Students help students with Partners in Learning program

  • Posted: Wednesday, February 5, 2014 11:45 p.m.
    UPDATED: Wednesday, February 5, 2014 11:46 p.m.
Students in the Partners in Learning after-school program pack bags of food for the Communities in Schools backpack program, which sends the food home with students who need it.
Students in the Partners in Learning after-school program pack bags of food for the Communities in Schools backpack program, which sends the food home with students who need it.

On Tuesday afternoon, one of the after-school groups at Partners in Learning worked steadily packing food for the Communities in Schools backpack program. They had an efficient process as the kids walked around the board room table, filling plastic bags with rice, canned goods and various snacks.

All the kids smiled, but worked with a purpose until 100 bags were filled, tied and made ready for pickup.


“It took a while for the kids to find a rhythm, but now I just tell them how many of each item go in a bag, and step back out of the way,” project leader Tim Honeycutt said. “They really enjoy the work and understand the purpose for it.”

During the previous school year, the Salvation Army, Rowan Rotary, and Communities in Schools of Rowan County all came together to provide the backpack program.

“Our part was to identify the students in need, and we originally packed the bags too,” said Emily Harrison, a Communities in Schools site coordinator who works at North Rowan Middle School.

The Salvation Army provided the food and Rowan Rotary Club bought the backpacks and handled transportation, she said. The program served 20-25 students each week by putting the food bags into backpacks and discreetly sending them home on Friday afternoons.

The program continued with the 2013-14 school year, adding Partners in Learning to the mix. The Salvation Army still provides the food, but Partners in Learning picks up the food and bags it. Next, Rowan Rotary transports the bags to North Middle and Communities in Schools drops the food bags into the backpacks to complete the process.

Early in this school year, the service was expanded to 65 students. Recently, the need has increased again and the after-school group at Partners in Learning is now packing 100 bags.

“This is a great service,” Harrison said. “Communities in Schools is so happy to work with these other wonderful organizations to make this happen, especially since so many students need extra food and snacks at home over the weekend.”

At Partners in Learning, the kids who pack the bags come from Overton, Isenberg and Hurley elementary schools, as well as North Hills Christian School.
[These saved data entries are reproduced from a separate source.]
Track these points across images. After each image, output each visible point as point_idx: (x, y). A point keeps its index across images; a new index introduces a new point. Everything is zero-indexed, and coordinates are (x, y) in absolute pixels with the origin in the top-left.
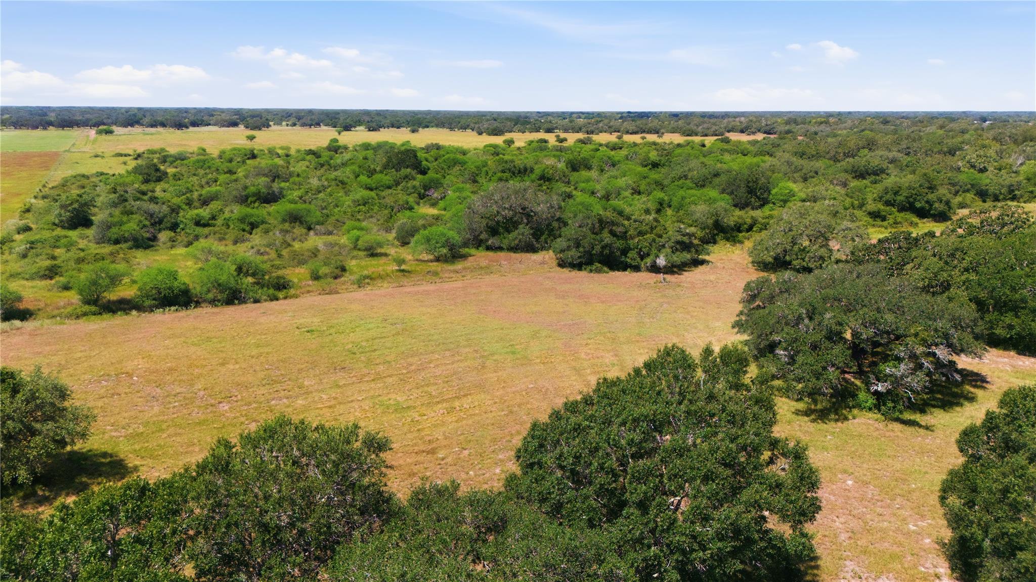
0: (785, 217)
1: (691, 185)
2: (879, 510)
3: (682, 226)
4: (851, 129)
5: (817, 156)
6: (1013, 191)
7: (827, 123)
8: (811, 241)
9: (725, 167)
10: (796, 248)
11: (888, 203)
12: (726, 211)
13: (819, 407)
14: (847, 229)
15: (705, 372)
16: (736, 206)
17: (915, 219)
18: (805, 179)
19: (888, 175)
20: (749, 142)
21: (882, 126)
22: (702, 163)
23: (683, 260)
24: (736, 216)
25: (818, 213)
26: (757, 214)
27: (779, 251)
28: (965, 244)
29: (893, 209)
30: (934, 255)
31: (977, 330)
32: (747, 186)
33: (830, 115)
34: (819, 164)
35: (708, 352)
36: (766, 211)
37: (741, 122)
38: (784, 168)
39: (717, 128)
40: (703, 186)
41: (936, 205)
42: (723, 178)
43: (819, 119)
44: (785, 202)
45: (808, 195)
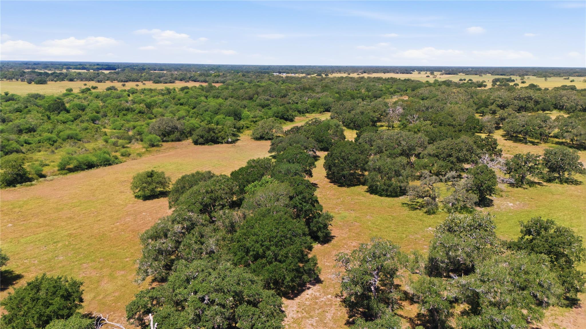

Autumn King, an 8-year-old from Hurley Elementary, loves the project.

“I feel so bad that the kids don’t have enough food, and don’t want them to starve,” she said. “Kids who get this food know that they will have something eat for the whole weekend.”

Angelina Ebeling, a fourth-grader from Overton Elementary, said she loves packing the bags and wants to do more.

“About a year ago, I volunteered at Rowan Helping Ministries and saw a fifth-grader spending the night there. She was doing her homework while we were cleaning dishes,” Angelina said. “I prayed for her and other kids who don’t have food. I plan to have a yard sale to help out.”

Luis Avilez, a third-grader at Overton, said, “I want to do this because it is a way that I can help out the community.”

Partners in Learning Program Coordinator Michelle Macon works with Communities in Schools, and when the discussion came up about volunteers, she knew that it would be a good fit for the after-school program. After-school kids and summer camps have participated in various service projects including Rowan Helping Ministries, Meals on Wheels and visiting a local nursing home weekly to play games with residents.

“We believe in the importance of teaching kids to serve others. It is also important to teach them empathy, which is often lacking in today’s world,” said Partners in Learning Executive Director Norma Honeycutt. “Service projects allow the kids to see the world through the eyes of others, engages their compassion and teaches responsibility. It doesn’t get much better than that.”

Honeycutt said it is “such a blessing to stand back and watch the kids fill the bags. If one of the kids doesn’t put the right amount of an item in a bag, one of the other kids will probably point it out. The children look forward to this every week.”

Important for the future of the backpack program are the food donations to the Salvation Army.

“We now want to serve 100 kids a week. Not as much food is being donated now. We can use all the help we can get. We need food and monetary donations are always welcome,” Salvation Army staff member Melissa Cline said.

To help, contact Cline or Lt. Josh Morris at 704-636-6491.

Partners in Learning plans to continue the program long-term.

“It warms my heart that all the organizations have come together to make the backpack program successful,” Harrison said. “Many of the families have gone through a rough patch and need the extra help. This is what many of the students often express to me, and they are very appreciative for this service.”

Communities in Schools and the Salvation Army are United Way agencies.